Record extracts -
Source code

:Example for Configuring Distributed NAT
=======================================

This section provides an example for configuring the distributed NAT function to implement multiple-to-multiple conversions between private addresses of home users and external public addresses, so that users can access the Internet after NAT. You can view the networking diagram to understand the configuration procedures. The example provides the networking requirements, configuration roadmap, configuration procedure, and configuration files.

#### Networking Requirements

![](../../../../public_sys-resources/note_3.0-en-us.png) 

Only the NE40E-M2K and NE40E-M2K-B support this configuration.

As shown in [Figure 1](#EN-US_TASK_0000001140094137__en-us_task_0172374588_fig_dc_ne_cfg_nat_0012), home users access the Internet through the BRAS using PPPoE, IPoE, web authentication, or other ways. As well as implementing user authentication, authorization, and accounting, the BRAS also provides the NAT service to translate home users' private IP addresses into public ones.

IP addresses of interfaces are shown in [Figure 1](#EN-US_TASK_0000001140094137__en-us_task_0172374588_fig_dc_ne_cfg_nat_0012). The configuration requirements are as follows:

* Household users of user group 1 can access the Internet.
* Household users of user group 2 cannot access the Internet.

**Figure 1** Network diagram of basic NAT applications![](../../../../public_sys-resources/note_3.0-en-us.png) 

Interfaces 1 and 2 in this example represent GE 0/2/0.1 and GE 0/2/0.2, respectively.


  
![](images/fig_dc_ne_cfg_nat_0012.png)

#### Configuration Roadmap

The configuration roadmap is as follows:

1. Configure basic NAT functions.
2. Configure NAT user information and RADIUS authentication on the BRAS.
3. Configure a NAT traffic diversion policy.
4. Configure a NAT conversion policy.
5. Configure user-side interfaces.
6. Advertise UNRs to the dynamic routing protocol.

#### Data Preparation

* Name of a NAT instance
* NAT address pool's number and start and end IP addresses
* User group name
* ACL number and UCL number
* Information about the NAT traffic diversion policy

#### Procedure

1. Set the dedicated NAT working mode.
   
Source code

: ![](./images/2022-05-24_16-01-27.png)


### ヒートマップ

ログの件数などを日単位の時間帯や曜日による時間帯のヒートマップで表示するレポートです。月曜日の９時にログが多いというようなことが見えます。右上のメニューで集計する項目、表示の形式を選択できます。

Exercise goal -
Output exactly the lines from the one containing "end IP addresses" through the last line of the entries, both ends included.

Expected answer -
* NAT address pool's number and start and end IP addresses
* User group name
* ACL number and UCL number
* Information about the NAT traffic diversion policy

#### Procedure

1. Set the dedicated NAT working mode.
   
Source code

: ![](./images/2022-05-24_16-01-27.png)


### ヒートマップ

ログの件数などを日単位の時間帯や曜日による時間帯のヒートマップで表示するレポートです。月曜日の９時にログが多いというようなことが見えます。右上のメニューで集計する項目、表示の形式を選択できます。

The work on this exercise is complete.